Group Symfony/Monolog log messages

This is what my log file looks like after 2 requests:

[2019-03-16 01:20:57] request.INFO: some stuff happened
[2019-03-16 01:20:57] request.INFO: some stuff happened
[2019-03-16 01:21:17] request.INFO: some stuff happened
[2019-03-16 01:21:17] request.INFO: some stuff happened

Is there a way to group log messages per request so you can visually see which ones belong together? This does not need to be fancy. Even a newline would do:

[2019-03-16 01:20:57] request.INFO: some stuff happened
[2019-03-16 01:20:57] request.INFO: some stuff happened

[2019-03-16 01:21:17] request.INFO: some stuff happened
[2019-03-16 01:21:17] request.INFO: some stuff happened

I'd like to have this for a log handler of type fingers_crossed that only triggers on errors and then logs all debug info for that request.

Some searching yielded remarkably little information. Unfortunately Monolog has an unrelated "group" concept, which is cluttering up the search results.

Upvotes: 1

Views: 639

Answers (1)

chiborg
chiborg

Reputation: 28094

If I understand correctly, you want to have a visual marker in your log file that marks the end of log messages of a request, right? The most simple solution I can imagine would be to log additional messages at the end of the request cycle, e.g.

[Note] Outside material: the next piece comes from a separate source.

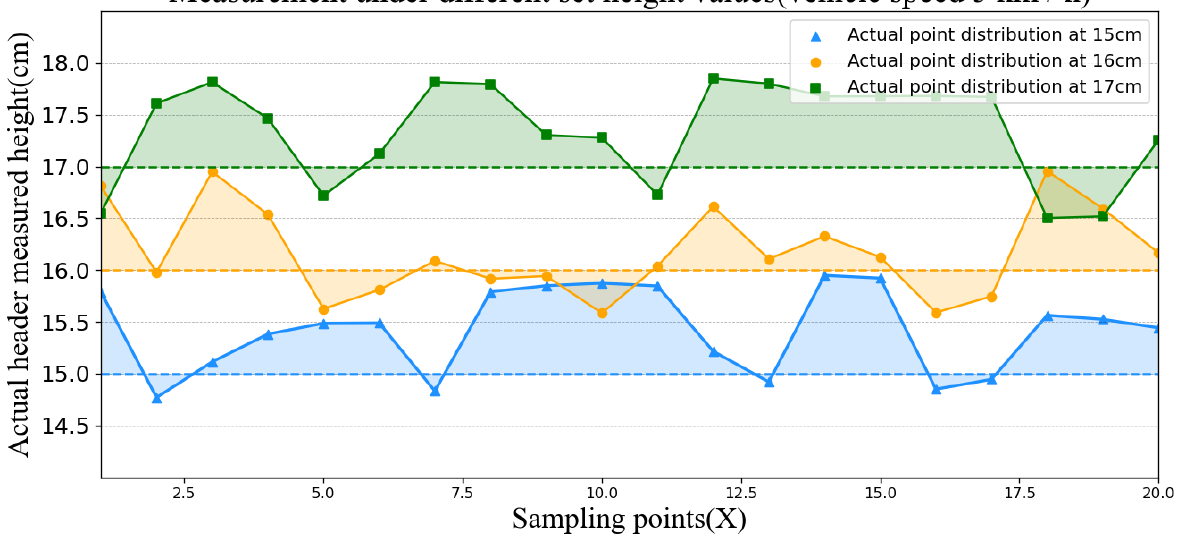
Figure 23. Comparison of different heights at a speed of 5 km/h.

$logger->debug('----------------------------------------------------------');
$logger->debug('END OF REQUEST');
$logger->debug('----------------------------------------------------------');

When using Symfony, I'd add an event handler for kernel.finish_request or kernel.terminate that calls the logger.

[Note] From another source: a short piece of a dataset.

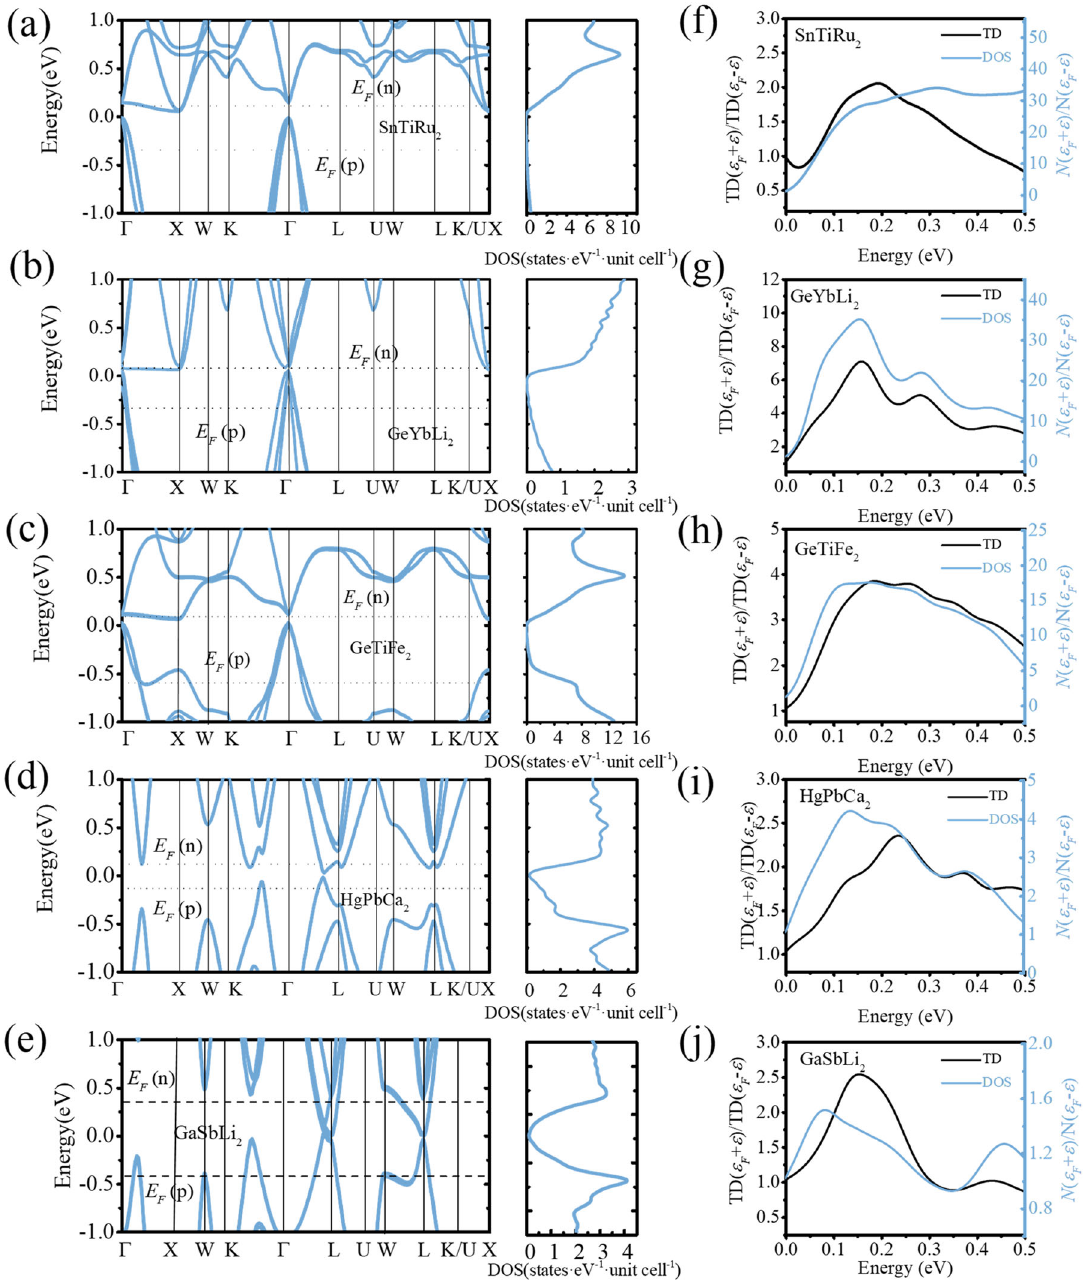
Fig. 4 Electronic structures of fi ve screened systems. The band structures and density of states for a SnTiRu 2 b GeYbLi 2 c GeTiFe 2 d HgPbCa 2 e GaSbLi 2 and the asymmetry ratio of TD and density of states DOS for f SnTiRu 2 g GeYbLi 2 h GeTiFe 2 i HgPbCa 2 j GaSbLi 2 , with ε F + ε and ε F - ε representing the physical quantities above and below the Fermi energy level, respectively. The dashed lines in each band structure represent the positions of the Fermi energy levels for both p-type and n-type PF max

If you want to keep the additional log calls out of your bootstrap/event handling code, you could write your own Monolog handler class that can wrap other handlers (see the BufferHandler for an example of a wrapping handler):

  • handle would pass on the messages to the wrapped handler.
  • handleBatch could attach your marker to the end of batch before passing them on
  • close could also send a last log message to the wrapped hadler before calling its close function. But close needs to be idempotent, so that might pose a problem for this case.

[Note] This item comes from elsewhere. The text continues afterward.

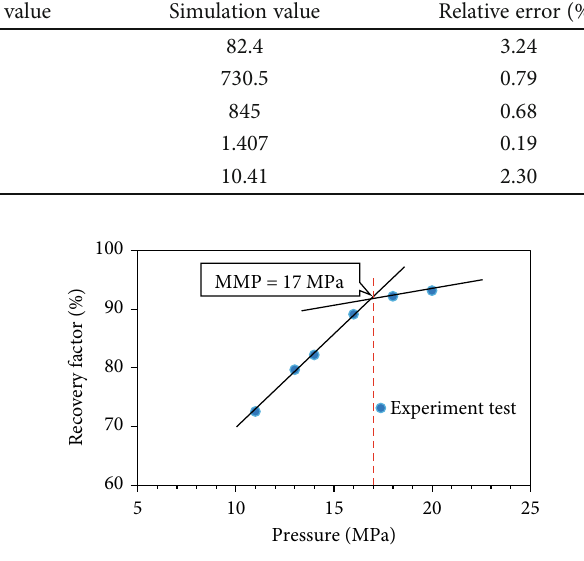
Figure 6: Experiment test results of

If your requests are long-running and their messages intermingle in the log file, add a BufferHandler to keep them apart.

If you want to remove the additional log information (timestamp, source, severity) in front of your marker, I'd recommend to write your own formatter (wrapping/subclassing LineFormatter) that gives different output depending on the log message being an "end of request" message or not. In this case I'd recommend not to send several messages as markers, but send one and define a marker format in the formatter.